#### [EXTRAIT]
——————————

Le recours à la solidarité nationale est limité par son champ d’application. Si elle peut s’exprimer au travers de la prise en charge de l’activité partielle, elle n’existe et ne trouve à s’appliquer que lorsque la loi l’a créée. Des mécanismes de solidarité tels que le « fonds national de garantie des calamités agricoles » ne devraient ainsi pas pouvoir être activés, eu égard aux conditions légales d’application. Et dans la situation qui nous intéresse aujourd’hui, force est de constater que la solidarité nationale ne connaît ni dispositif générique, ni système permettant d’aider les chefs d’entreprise, les autoentrepreneurs, les libéraux.

——————————

#### [LOT DE DONNÉES]
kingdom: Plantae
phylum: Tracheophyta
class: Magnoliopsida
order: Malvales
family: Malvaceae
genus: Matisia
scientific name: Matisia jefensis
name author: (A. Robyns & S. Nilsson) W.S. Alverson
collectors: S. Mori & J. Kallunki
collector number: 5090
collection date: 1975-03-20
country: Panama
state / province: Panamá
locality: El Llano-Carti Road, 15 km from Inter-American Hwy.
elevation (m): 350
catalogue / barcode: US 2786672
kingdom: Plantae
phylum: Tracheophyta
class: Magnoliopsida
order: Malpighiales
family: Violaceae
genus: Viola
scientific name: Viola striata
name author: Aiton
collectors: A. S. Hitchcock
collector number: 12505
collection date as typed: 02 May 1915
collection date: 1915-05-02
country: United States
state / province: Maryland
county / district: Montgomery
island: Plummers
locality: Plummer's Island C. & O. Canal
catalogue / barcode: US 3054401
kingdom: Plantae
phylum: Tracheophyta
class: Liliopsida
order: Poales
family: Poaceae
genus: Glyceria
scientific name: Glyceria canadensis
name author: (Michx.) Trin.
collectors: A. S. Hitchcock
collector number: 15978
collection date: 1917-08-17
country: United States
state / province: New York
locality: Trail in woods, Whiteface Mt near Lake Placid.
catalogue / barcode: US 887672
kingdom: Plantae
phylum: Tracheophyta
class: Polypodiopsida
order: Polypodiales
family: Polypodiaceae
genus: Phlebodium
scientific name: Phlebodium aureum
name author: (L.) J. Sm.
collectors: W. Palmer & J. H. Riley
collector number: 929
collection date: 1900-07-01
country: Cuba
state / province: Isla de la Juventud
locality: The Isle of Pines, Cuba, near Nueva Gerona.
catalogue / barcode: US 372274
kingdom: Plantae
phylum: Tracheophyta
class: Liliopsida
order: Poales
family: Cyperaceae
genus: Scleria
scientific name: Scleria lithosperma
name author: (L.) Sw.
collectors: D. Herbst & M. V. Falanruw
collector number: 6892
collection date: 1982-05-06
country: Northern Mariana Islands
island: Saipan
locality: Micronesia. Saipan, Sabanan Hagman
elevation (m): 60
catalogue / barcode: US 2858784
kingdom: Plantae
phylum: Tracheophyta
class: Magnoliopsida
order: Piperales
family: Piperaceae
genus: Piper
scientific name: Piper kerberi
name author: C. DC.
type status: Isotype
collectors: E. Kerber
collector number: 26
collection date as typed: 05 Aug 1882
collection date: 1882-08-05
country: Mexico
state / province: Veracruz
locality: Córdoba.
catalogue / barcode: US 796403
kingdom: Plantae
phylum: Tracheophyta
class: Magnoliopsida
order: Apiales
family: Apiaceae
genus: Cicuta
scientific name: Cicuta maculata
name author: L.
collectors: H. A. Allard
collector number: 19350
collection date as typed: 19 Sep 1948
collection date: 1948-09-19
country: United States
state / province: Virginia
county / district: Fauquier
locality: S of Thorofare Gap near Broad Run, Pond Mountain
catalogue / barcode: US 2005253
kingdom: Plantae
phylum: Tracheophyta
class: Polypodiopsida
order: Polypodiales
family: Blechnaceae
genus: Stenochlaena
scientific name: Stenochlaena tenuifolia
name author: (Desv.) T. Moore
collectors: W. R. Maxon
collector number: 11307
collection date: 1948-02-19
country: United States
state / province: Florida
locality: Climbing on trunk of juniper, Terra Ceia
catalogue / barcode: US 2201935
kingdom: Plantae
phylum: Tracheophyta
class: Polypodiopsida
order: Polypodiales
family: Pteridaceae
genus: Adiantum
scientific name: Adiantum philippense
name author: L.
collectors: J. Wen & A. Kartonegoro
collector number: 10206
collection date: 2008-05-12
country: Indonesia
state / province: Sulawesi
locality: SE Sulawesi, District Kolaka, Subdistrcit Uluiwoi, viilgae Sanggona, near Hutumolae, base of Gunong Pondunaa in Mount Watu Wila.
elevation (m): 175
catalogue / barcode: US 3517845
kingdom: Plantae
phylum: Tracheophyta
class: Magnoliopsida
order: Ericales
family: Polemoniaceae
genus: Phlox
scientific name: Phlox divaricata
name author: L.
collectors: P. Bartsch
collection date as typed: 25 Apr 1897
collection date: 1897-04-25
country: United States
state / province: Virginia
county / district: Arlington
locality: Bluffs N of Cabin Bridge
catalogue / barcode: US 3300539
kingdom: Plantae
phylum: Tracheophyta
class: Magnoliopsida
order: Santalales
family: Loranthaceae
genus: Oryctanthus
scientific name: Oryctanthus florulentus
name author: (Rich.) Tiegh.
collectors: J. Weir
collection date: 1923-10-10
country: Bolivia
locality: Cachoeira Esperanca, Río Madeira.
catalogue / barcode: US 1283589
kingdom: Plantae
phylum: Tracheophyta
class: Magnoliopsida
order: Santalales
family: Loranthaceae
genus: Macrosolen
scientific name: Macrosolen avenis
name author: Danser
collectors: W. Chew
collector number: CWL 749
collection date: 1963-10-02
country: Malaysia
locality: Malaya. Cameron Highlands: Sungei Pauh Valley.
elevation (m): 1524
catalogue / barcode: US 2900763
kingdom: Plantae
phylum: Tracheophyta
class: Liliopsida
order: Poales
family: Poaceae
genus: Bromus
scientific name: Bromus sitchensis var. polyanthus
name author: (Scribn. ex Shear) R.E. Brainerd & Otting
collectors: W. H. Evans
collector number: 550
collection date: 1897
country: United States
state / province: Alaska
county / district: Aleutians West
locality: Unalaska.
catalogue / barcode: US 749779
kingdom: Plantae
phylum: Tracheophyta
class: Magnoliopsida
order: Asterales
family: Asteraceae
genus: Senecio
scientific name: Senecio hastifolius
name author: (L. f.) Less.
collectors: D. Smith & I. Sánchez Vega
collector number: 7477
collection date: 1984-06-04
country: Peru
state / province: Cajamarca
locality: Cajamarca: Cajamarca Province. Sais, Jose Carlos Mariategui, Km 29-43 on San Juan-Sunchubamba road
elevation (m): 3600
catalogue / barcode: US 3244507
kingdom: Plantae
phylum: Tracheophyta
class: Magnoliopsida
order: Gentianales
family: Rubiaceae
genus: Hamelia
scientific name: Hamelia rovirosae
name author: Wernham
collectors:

——————————

#### [EXERCICE]
Lisez l'extrait sur la solidarité nationale et répondez aux questions.
1. Qu'est-ce qui limite le recours à la solidarité nationale ?
2. Par la prise en charge de quoi la solidarité nationale peut-elle s'exprimer ?
3. Quel mécanisme de solidarité ne devrait pas pouvoir être activé, d'après le texte ?

#### [CORRIGÉ]
1. Son champ d'application.
2. La prise en charge de l'activité partielle.
3. Le « fonds national de garantie des calamités agricoles ».